"The investigation had focused on him as a prime suspect, but I hadn't drawn that conclusion," Morrissey, now retired, testified in Superior Court in Rockville during Lapointe's third and, likely last, bid for a new trial.
During direct examination on Tuesday, Lapointe's attorney, Paul Casteleiro, suggested that in his quest for a confession, Morrissey overlooked inconsistencies in Lapointe's admission to Morrissey and failed to ask important questions.
In his confession, Lapointe said he had strangled 88-year-old Bernice Martin with his hands, but the medical examiner determined she had been strangled with a ligature. Lapointe also said he stabbed Martin on the couch, but forensic evidence suggested the stabbing occurred on the victim's bed.

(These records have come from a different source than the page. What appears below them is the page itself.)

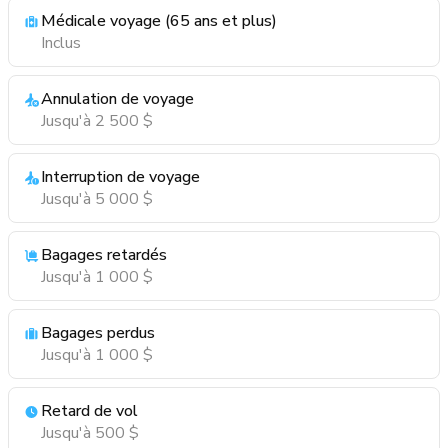
Médicale voyage (65 ans et plus)
Inclus
Annulation de voyage
Jusqu'à 2 500 $
Interruption de voyage
Jusqu'à 5 000 $
Bagages retardés
Jusqu'à 1 000 $
Bagages perdus
Jusqu'à 1 000 $
Retard de vol
Jusqu'à 500 $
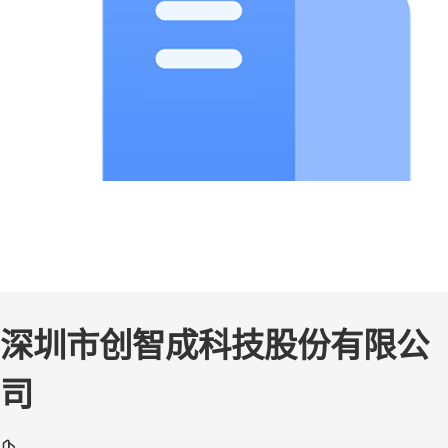
深圳市创智成科技股份有限公
司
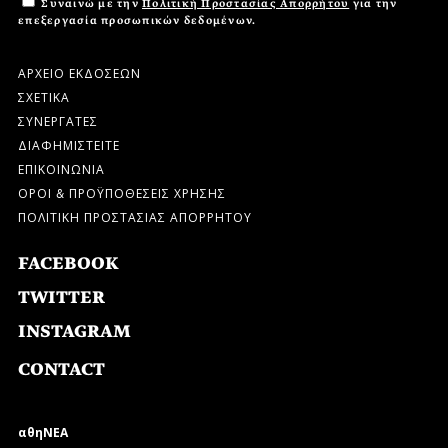
Συναινώ με την
Πολιτική Προστασίας Απορρήτου
για την
επεξεργασία προσωπικών δεδομένων.
ΑΡΧΕΙΟ ΕΚΔΟΣΕΩΝ
ΣΧΕΤΙΚΑ
ΣΥΝΕΡΓΑΤΕΣ
ΔΙΑΦΗΜΙΣΤΕΙΤΕ
ΕΠΙΚΟΙΝΩΝΙΑ
ΟΡΟΙ & ΠΡΟΫΠΟΘΕΣΕΙΣ ΧΡΗΣΗΣ
ΠΟΛΙΤΙΚΗ ΠΡΟΣΤΑΣΙΑΣ ΑΠΟΡΡΗΤΟΥ
FACEBOOK
TWITTER
INSTAGRAM
CONTACT
αθηΝΕΑ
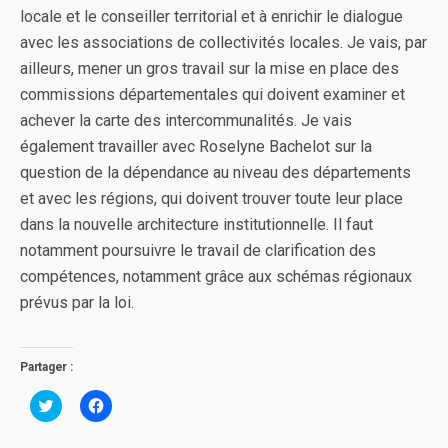
locale et le conseiller territorial et à enrichir le dialogue
avec les associations de collectivités locales. Je vais, par
ailleurs, mener un gros travail sur la mise en place des
commissions départementales qui doivent examiner et
achever la carte des intercommunalités. Je vais
également travailler avec Roselyne Bachelot sur la
question de la dépendance au niveau des départements
et avec les régions, qui doivent trouver toute leur place
dans la nouvelle architecture institutionnelle. Il faut
notamment poursuivre le travail de clarification des
compétences, notamment grâce aux schémas régionaux
prévus par la loi.
Partager :
C
C
l
l
i
i
q
q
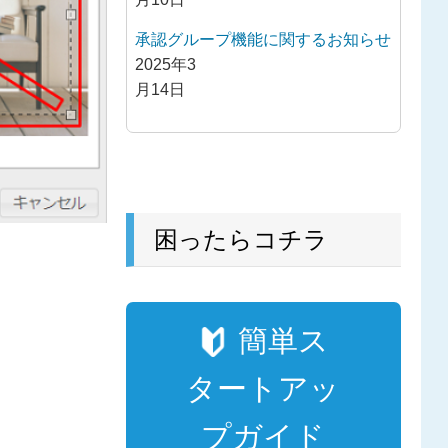
承認グループ機能に関するお知らせ
2025年3
月14日
困ったらコチラ
簡単ス
タートアッ
プガイド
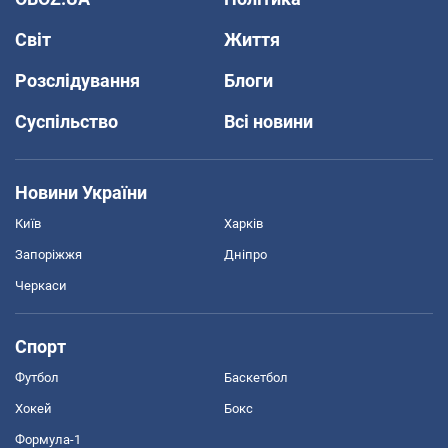
Світ
Життя
Розслідування
Блоги
Суспільство
Всі новини
Новини України
Київ
Харків
Запоріжжя
Дніпро
Черкаси
Спорт
Футбол
Баскетбол
Хокей
Бокс
Формула-1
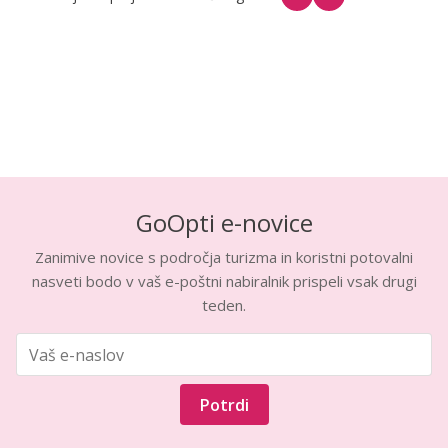
GoOpti e-novice
Zanimive novice s področja turizma in koristni potovalni
nasveti bodo v vaš e-poštni nabiralnik prispeli vsak drugi
teden.
Potrdi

"Don't you want to wrap up those inconsistencies when you're trying to wrap up a murder investigation?" Casteleiro asked.
Karen Martin, Lapointe's ex-wife, had told Morrissey that Lapointe had left to walk the dog for about 20 minutes before the family had dinner at 5 p.m. on the night her grandmother was killed. But Morrissey, while interviewing Lapointe, did not ask how much time he spent at the victim's home while committing the crime, Casteleiro pointed out.
"I think it's pretty important. It was a mistake," Morrissey testified.
During cross-examination, state prosecutor Michael O'Hare discussed with Morrissey the evidence that led investigators to Lapointe. Tests on a semen stain found at Martin's apartment showed that it contained no sperm and had come from a person with Type A blood.
Lapointe has Type A blood and had had a vasectomy, which could explain the absence of sperm in the semen.
"All those things pointed to [Lapointe]?" O'Hare asked.
"Yes," Morrissey replied.
Lapointe also gave details about how the semen stain got on the bedding, saying that he'd masturbated, according to Morrissey's testimony.
"All these things corroborated the truthfulness of Richard Lapointe's statement to you?"
Inaccuracies in confessions are not rare, Morrissey also testified. Sometimes offenders provide inaccurate details to minimize the offense they committed or because they're deliberately misleading investigators, he said.